Le visage de ma mère devient livide, et je regrette la froideur de mon ton. Je réglerai ça plus tard.

— Bonjour, ici le docteur Lyna Ferrat, anciennement en poste à Faraday-4.

— Ici le colonel Kalidjatou Amada. Je vous écoute Docteur Ferrat. J'espère que vous avez plus d'humour que le type qui vous a précédé.

— Je ne pense pas que le moment soit opportun pour faire de l'esprit, colonel. Le type qui m'a précédé vous a fait part d'une manœuvre stratégique qui pourrait nous permettre de pénétrer dans le vaisseau ennemi. Avouez que c'est plutôt une bonne idée si on veut parvenir à détruire l'arme noire qui menace notre planète, ne croyez-vous pas ?

— Ok, je comprends pourquoi vous êtes amie avec les extraterrestres, vous êtes aussi rabat-joie qu'eux.

— Si vous parvenez à nous dégager l'entrée avec vos bombes, colonel, je serai ravie de vous montrer à quel point mon humour peut être aiguisé, lors de notre prochaine conversation.

— Petite futée. Eh bien, je crois que j'ai repéré cette fameuse porte. Nous sommes encore loin, mais je doute que nous puissions approcher.

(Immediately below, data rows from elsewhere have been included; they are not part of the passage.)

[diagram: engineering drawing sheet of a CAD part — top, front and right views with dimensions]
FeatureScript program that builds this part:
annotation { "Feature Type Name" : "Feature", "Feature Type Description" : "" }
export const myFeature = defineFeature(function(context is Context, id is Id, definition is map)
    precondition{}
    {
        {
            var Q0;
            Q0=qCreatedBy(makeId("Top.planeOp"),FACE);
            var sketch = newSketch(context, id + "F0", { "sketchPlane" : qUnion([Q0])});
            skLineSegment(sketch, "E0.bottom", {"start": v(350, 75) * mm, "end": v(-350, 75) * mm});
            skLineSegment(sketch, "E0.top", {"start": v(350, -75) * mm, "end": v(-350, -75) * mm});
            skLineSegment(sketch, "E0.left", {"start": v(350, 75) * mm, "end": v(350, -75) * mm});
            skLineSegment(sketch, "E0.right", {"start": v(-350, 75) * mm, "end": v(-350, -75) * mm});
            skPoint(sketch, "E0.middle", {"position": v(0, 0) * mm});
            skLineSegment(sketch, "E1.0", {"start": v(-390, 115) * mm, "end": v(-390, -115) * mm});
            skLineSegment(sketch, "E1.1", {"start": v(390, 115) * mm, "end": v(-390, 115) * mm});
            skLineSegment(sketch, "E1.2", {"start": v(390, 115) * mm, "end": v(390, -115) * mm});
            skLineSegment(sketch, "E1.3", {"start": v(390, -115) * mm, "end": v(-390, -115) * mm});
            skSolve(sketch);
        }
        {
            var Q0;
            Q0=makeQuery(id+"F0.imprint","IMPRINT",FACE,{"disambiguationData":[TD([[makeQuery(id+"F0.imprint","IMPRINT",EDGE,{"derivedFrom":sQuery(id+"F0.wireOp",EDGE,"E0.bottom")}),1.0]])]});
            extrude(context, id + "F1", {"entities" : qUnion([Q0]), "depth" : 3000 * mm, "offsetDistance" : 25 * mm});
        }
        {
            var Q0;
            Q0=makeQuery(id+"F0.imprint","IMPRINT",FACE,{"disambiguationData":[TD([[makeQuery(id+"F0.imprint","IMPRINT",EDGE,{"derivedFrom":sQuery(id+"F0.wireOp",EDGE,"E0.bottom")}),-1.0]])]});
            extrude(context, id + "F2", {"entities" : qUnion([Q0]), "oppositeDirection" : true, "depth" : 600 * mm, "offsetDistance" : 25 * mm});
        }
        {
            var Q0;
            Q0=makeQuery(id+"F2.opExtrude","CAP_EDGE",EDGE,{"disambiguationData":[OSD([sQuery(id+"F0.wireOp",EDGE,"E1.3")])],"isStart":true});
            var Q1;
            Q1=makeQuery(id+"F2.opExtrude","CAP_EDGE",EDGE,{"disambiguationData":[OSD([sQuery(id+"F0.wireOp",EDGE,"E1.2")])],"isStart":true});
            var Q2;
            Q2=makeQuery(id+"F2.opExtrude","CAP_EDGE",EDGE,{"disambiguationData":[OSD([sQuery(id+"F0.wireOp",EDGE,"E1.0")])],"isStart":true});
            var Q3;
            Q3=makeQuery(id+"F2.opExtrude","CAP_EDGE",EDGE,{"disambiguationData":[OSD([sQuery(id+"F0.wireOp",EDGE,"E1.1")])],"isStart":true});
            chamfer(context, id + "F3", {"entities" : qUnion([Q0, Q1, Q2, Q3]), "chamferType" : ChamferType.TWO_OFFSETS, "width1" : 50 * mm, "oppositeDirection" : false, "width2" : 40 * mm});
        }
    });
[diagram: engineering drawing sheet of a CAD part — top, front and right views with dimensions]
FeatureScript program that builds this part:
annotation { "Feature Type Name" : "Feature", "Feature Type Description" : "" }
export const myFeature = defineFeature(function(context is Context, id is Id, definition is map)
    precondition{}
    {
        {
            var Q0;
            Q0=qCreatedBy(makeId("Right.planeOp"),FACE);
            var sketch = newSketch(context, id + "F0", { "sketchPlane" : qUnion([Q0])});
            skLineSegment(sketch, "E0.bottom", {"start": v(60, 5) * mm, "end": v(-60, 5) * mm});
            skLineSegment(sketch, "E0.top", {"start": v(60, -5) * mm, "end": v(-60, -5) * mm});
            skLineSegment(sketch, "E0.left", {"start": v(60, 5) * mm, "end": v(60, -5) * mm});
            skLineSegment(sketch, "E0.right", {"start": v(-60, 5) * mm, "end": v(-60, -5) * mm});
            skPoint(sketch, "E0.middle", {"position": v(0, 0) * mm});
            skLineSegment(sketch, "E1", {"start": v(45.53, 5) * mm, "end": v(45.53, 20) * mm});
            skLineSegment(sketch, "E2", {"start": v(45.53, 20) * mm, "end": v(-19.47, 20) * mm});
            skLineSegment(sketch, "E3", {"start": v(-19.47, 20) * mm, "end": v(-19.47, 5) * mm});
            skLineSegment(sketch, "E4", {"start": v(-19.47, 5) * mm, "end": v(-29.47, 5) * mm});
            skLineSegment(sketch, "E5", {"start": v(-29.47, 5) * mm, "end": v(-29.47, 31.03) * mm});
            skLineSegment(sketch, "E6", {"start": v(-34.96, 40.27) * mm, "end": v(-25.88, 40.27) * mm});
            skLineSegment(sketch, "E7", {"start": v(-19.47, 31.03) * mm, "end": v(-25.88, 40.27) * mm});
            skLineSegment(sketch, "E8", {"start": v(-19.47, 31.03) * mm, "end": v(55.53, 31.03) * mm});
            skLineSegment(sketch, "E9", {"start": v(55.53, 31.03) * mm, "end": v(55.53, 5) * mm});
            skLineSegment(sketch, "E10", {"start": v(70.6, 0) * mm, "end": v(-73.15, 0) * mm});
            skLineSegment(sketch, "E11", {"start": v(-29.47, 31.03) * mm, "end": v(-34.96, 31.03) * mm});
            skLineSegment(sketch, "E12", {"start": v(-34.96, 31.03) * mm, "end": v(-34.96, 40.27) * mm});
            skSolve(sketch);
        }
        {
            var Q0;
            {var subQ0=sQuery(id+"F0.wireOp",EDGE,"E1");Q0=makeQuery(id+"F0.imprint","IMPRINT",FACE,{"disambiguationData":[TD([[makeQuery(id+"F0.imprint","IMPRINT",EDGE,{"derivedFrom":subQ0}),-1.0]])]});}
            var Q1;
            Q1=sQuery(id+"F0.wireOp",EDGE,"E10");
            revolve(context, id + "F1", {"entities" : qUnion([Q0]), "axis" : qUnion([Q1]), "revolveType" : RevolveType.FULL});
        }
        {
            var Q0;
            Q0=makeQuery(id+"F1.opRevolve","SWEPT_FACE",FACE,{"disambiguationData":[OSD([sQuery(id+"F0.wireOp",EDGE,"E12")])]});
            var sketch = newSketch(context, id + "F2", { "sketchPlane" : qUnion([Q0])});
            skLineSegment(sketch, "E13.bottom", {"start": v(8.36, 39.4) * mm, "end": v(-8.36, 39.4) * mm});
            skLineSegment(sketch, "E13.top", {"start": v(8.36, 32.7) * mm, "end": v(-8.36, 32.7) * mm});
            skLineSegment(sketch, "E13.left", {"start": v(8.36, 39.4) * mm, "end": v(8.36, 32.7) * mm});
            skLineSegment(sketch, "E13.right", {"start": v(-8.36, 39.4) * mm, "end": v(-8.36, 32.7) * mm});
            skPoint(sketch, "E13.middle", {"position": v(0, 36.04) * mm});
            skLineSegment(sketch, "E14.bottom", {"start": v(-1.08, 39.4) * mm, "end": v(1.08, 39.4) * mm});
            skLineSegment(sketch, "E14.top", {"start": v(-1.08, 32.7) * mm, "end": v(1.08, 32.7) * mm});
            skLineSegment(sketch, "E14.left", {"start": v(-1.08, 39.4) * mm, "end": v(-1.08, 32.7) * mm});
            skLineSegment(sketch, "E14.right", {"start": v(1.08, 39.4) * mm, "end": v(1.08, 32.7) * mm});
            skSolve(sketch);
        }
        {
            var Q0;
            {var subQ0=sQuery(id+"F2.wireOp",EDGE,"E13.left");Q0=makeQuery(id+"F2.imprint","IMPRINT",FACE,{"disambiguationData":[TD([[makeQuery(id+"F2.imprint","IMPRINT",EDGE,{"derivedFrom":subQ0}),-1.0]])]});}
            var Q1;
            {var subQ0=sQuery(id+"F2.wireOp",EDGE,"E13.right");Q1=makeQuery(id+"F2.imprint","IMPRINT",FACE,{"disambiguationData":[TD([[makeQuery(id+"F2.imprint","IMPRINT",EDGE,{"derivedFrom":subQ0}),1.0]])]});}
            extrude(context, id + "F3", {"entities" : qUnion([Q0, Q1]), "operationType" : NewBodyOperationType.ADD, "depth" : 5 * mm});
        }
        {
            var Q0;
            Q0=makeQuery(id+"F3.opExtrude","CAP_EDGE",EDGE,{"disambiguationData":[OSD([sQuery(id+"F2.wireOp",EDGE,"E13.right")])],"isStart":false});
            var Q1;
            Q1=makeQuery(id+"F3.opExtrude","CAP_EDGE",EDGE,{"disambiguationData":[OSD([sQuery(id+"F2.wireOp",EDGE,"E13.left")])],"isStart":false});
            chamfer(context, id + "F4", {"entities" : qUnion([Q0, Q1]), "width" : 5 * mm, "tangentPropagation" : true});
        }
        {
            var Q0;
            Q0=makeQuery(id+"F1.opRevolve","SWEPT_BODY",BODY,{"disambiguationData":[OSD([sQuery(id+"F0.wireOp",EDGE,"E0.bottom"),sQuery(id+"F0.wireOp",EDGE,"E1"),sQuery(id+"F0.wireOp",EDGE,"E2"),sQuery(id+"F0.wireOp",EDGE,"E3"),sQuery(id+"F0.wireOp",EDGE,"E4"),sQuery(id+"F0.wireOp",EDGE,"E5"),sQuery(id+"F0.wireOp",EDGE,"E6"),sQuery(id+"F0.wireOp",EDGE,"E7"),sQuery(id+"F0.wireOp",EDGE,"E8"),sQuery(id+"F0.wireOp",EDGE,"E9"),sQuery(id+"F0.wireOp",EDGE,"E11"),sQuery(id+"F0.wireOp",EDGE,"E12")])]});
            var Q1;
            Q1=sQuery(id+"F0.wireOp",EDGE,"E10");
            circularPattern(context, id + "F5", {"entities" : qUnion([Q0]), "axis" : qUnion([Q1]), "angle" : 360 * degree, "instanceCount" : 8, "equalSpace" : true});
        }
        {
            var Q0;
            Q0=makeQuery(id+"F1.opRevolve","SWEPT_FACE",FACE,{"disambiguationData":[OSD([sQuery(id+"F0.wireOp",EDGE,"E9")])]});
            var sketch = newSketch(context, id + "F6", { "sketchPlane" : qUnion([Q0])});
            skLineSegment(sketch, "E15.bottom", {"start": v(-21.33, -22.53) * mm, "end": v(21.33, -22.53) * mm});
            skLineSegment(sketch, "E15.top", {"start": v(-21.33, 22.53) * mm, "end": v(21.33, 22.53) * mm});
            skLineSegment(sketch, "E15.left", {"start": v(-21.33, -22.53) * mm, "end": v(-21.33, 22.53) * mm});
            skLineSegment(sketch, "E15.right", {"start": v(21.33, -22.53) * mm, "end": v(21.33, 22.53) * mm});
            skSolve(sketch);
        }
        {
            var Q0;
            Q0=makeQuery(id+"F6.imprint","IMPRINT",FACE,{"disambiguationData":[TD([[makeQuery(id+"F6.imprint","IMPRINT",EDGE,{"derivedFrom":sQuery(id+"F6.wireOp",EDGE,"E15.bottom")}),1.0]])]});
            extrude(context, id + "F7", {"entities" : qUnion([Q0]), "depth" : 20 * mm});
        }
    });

Ça tire à vue là-bas. Combien y a-t-il de vaisseaux de combat ? On ne voit presque plus le soleil !

— Nous allons donner l'ordre à nos Borls d'évacuer la zone, intervient Damin T avec des chiffres. Ça devrait vous laisser une ouverture.

— C'est une mission suicide, mon p'tit père ! On coupe la poire en deux. J'envoie la moitié de mes hélicos là où tu me demandes, l'autre moitié reste en appui au cas où.

— Je n'ai pas de poire sous la main, et je ne vois pas en quoi cela pourrait nous aider.

— Il ne comprend rien ce type ! s'exclame la voix dans mon oreillette d'un ton amusé. On doit vraiment collaborer avec ces énergumènes ?

Ok. Le colonel Amada est complètement cinglé, et Damin ne fait pas vraiment d'effort non plus. J'inspire profondément en me tenant la base du nez.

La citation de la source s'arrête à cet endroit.